Where the mainline embraces theatrical volume, Y’s translates these ideas into quiet complexity suitable for everyday life.
Alongside signature black, Y’s explores charcoal, dusty grey, indigo, muted neutrals and washed earth tones — exceptionally wearable year-round.
Asymmetrical hems, raw edges, slouch, artisanal pleating and Japanese pattern cutting define the collection. What appears simple reveals depth on closer study.
Y’s expresses femininity and masculinity in fluid, unforced ways — inviting interpretation rather than dictating identity.
Y’s garments are crafted with the same respect for materials found across Yohji’s universe. Predominantly made in Japan, fabrics include gabardine, washed cotton, linen, jersey with sculptural weight, wool blends and performance textiles.
Pieces are designed to last, to layer and to evolve over time — becoming more expressive with wear.

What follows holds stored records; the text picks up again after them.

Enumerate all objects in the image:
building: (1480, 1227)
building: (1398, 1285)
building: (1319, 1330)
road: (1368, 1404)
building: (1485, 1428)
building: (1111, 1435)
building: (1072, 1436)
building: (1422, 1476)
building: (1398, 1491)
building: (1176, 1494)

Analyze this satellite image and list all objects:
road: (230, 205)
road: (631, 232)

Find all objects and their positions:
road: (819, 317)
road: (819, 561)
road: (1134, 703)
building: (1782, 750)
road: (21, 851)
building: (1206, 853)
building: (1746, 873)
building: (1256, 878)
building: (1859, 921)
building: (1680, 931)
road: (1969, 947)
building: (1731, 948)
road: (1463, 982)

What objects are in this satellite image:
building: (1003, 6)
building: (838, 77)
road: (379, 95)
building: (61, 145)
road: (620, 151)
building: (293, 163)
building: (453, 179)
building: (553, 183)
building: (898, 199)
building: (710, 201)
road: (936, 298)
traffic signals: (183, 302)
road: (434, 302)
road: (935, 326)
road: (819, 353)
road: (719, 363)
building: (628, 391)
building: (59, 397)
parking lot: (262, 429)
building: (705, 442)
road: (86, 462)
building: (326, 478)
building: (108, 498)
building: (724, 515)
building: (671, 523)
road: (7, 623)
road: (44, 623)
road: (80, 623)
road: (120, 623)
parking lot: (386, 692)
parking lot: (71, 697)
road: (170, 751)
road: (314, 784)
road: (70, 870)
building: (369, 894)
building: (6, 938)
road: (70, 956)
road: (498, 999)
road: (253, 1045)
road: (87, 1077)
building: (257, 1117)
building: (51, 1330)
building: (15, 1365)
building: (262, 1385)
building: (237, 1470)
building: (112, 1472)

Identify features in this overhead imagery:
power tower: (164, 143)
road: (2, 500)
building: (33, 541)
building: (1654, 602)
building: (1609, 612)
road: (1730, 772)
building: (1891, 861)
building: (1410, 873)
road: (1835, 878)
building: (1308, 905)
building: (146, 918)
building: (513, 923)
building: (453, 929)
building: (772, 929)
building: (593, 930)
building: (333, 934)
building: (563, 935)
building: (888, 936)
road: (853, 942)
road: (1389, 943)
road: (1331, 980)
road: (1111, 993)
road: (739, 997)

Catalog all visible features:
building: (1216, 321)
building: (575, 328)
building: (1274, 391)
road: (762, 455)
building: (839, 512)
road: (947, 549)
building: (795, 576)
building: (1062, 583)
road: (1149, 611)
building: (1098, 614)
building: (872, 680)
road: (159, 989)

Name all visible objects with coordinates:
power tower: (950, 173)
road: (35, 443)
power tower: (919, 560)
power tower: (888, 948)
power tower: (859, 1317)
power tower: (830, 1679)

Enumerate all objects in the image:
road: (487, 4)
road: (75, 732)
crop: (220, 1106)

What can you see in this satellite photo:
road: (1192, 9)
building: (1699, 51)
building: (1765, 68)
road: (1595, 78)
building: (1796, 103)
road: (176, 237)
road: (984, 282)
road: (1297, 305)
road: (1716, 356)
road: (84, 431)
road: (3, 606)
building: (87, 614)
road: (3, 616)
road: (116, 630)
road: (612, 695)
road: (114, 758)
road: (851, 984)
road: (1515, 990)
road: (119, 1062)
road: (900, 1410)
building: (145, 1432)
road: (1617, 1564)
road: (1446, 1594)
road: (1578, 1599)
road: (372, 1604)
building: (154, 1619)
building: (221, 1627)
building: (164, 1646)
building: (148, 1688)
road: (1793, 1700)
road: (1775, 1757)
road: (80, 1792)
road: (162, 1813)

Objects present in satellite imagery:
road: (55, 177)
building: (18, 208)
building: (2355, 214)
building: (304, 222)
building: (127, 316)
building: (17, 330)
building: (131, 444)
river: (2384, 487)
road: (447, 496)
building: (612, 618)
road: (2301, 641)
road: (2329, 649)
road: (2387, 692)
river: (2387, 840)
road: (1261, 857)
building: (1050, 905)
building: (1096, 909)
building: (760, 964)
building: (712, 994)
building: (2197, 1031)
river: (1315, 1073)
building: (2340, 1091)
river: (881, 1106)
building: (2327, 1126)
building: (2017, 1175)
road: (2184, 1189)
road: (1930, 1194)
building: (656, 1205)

Y’s appeals to individuals who:
• appreciate avant-garde design but need daily wearability
• gravitate toward quiet, poetic minimalism
• value craft, comfort and architectural silhouettes
• seek gender-neutral styling and relaxed structure
• embody Yamamoto’s universe without runway-level extremes
• view clothing as part of identity rather than decoration
At Orimono, Y’s complements more dramatic avant-garde brands — grounding the wardrobe with garments that feel real, functional and timelessly expressive.